When asked where his inspiration comes from, Recker smiled.

“I don’t want to know,” he said. ”To me it’s less about understanding why it’s happening than seeing it happen and letting it flow. There’s no recipe here. The product world thrives on new. Too much repetition and you’re dead in the water.”

Speaking of new, on December 10, Pantone announced its “color of the year” for 2011 — Honeysuckle, a warm tone between pink and red which the company describes as “a captivating, stimulating color that gets the adrenaline going — perfect to ward off the blues.” Last year’s color, by the way, was turquoise. Though Recker said he has nothing to do with choosing the color of the year, per se, the concept behind it matches his narrative for the coming year.

To focus his Spring 2011 palettes, Recker chose to present them using five different personality types: the Contemplative, the Wanderer, the Seducer, the Wallflower and the Romantic.

Recker’s presentation for the Contemplative, for example, is a blend of earth tones ranging from cream-colored shades to muted reds, followed by a series of artistic and graphic design images, including a picture of chestnut brown hair pinned back with a clip made to look like a small twig.
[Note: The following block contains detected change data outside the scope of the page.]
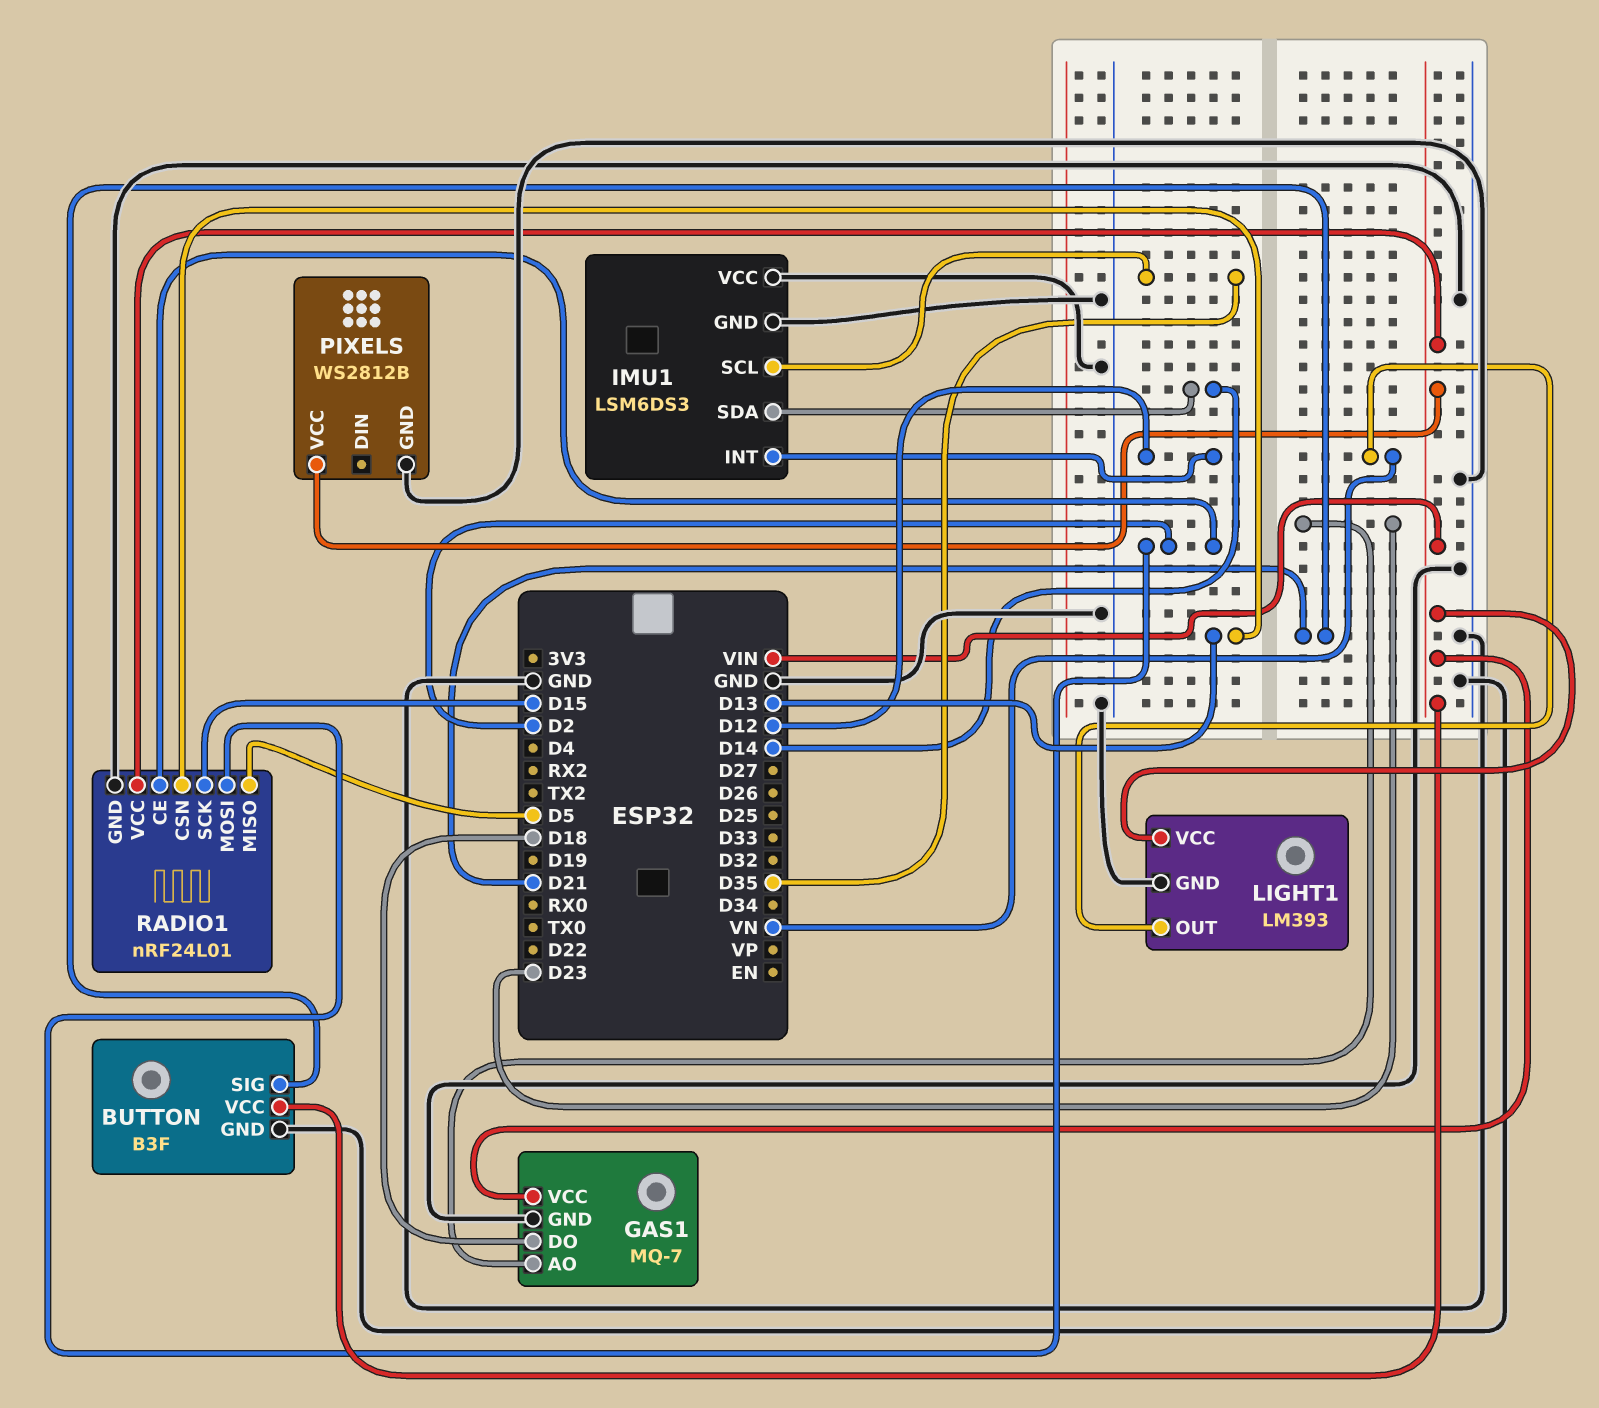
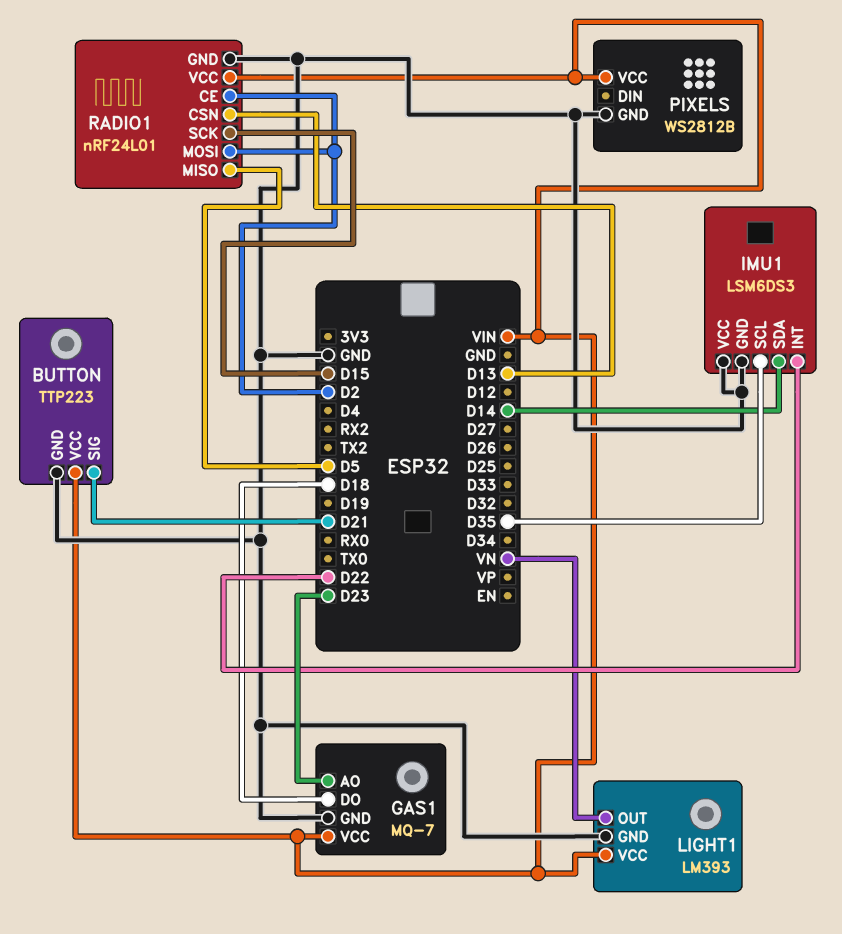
BUTTON: B3F -> TTP223
IMU1 pin INT: D12 -> D22

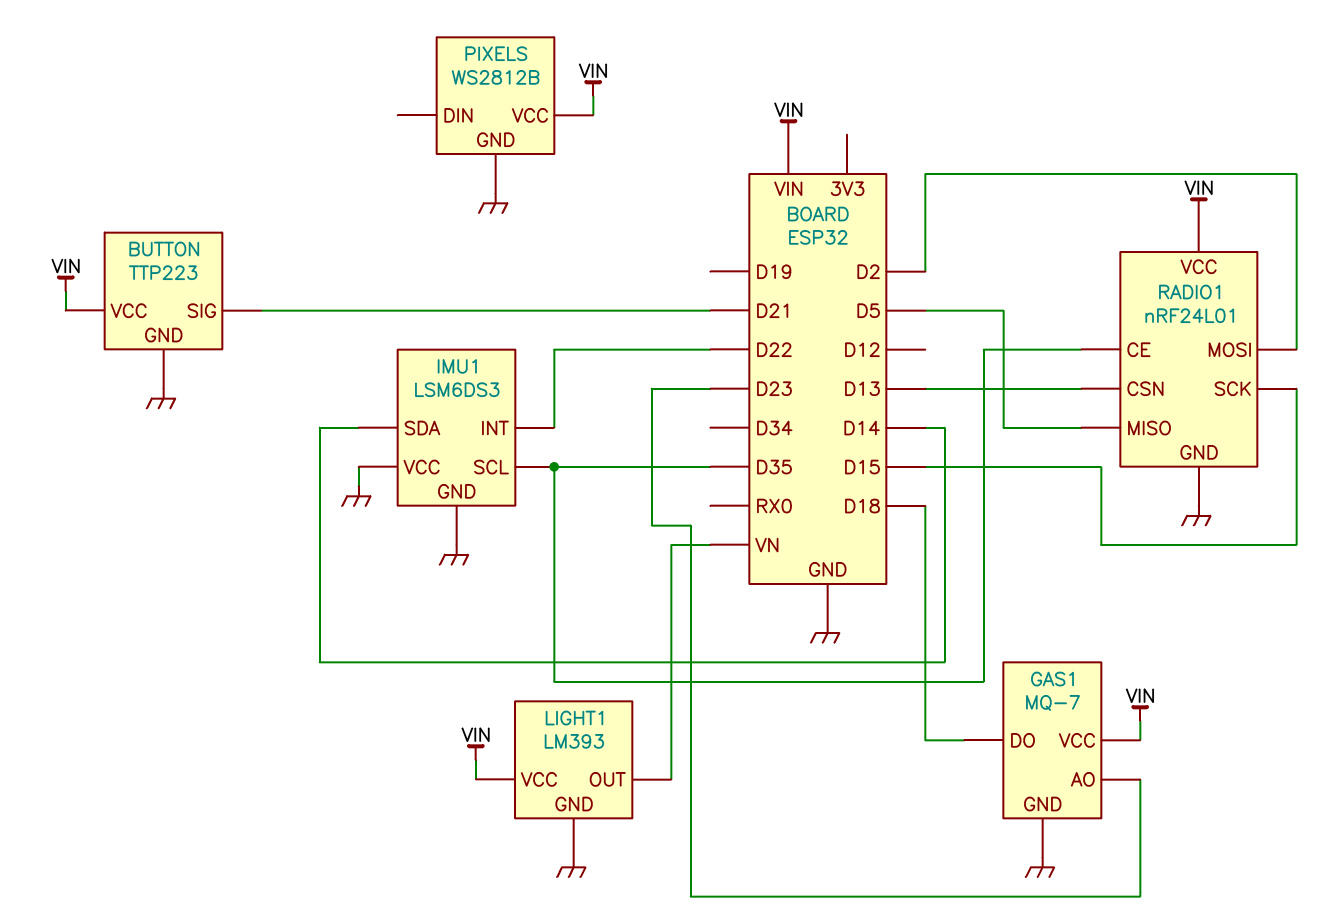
RADIO1 pin CE: D2 -> D35

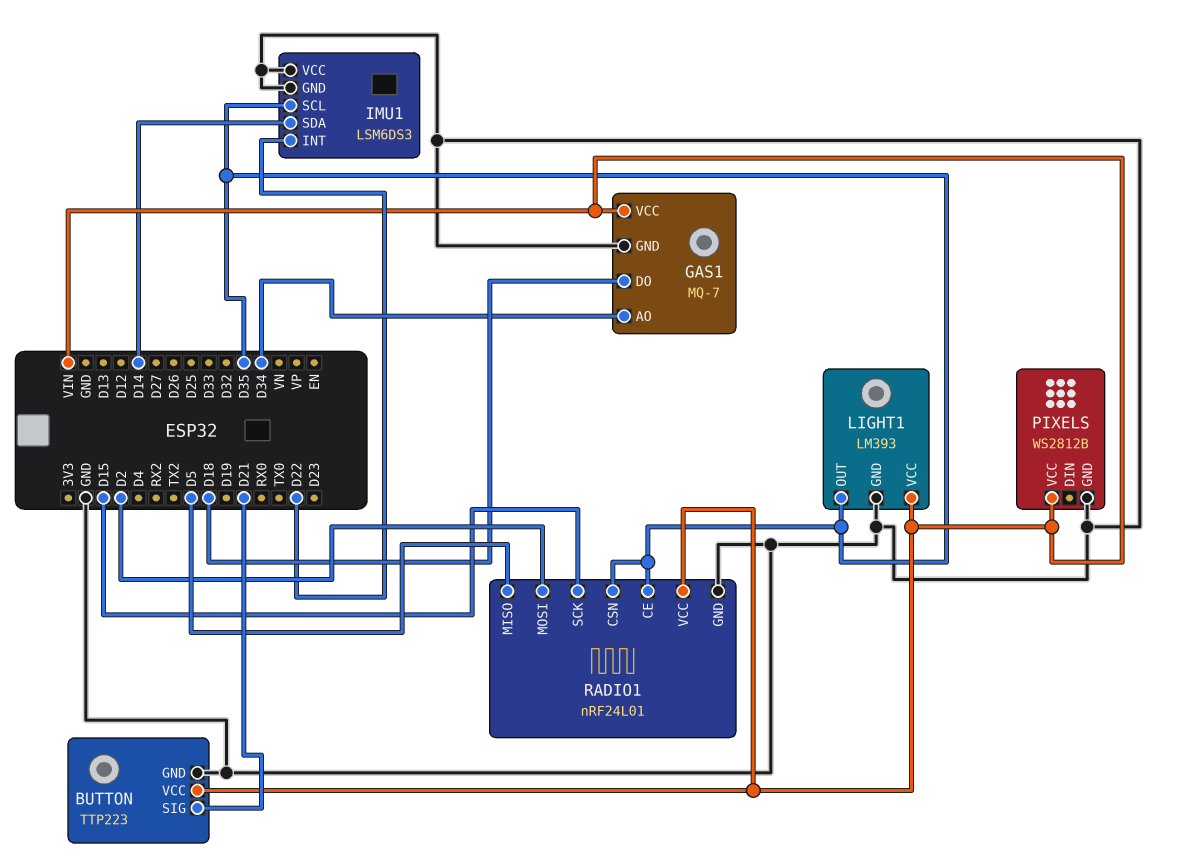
GAS1 pin AO: D23 -> D34
LIGHT1 pin OUT: VN -> D35
RADIO1 pin CSN: D13 -> D35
“[The Contemplative] is people being very thoughtful about what’s going on,” Recker explained. “There’s going to be some neutrals and some naturals; but, the insistence on prettiness is coming back, so we see beautiful lavenders and a beautiful, dark red.”

This concept is similar to a color palette Recker projected two years back, which emphasized recycled and environmentally friendly design.

“You had lots of cardboard color, craft paper, those shades of green that signaled sincerity and naturalness,” he said.

That idea of using “gritty” recycled materials, however, has run its course, Recker said.

To explain the difference, Recker points to a shade of pale white from the Contemplative color palette on his computer: “This is wood that hasn’t been stained, or pushed through a chipper and reconstituted with environmentally safe epoxy,” he said. “It has the simplest, freshest wax treatment.”

Though Recker has yet to see whether these 2011 predictions are on the ball, the present moment is a fleeting concern for a forecaster. Recker is already planning for 2013.

And as for what we can expect to see in 2012, Recker said the presidential elections will most likely play a big part in forming our national mindset.

“You can probably predict a pretty high volume [of interest] and lots of shouting. So, how’s that going to feel? How’s that going to look? How is our visual environment going to accommodate that?”

After a silent pause, Recker answers.

“In our cultural context, colors have messages,” he said. “ And you [have to] pay attention to what has already been done and what feels like it has a lot of energy, as well as what the likely social, psychological, emotional, political and economic landscapes are. Then, somehow, it just happens. A picture comes together.”

“You just have to think about it,” he added. “You just have to think about it all the time.”